Model Card for Latent Chimera
Model Details
Model Description
Latent Chimera is an Illustrious-based SDXL merge model with an emphasis on semi-realistic artistic image generation. It is intended for stylized, polished, and expressive visual work rather than strict photorealism. The model leans toward fashion, beauty, fantasy, character-focused imagery, and visually rich scene composition.
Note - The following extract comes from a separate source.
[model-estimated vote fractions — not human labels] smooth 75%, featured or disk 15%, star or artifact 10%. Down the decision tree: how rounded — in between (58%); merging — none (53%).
Latent Chimera was created after switching to Forge made SDXL workflows more practical on local hardware, especially by improving memory management. After testing a range of SDXL and Illustrious-derived models, I merged selected sources to explore how different model lineages interact when blended back together. The goal was not simply to preserve Illustrious behavior, but to introduce non-Illustrious SDXL influence in order to increase creative range, reduce overfitting, and produce a model with a distinct visual response.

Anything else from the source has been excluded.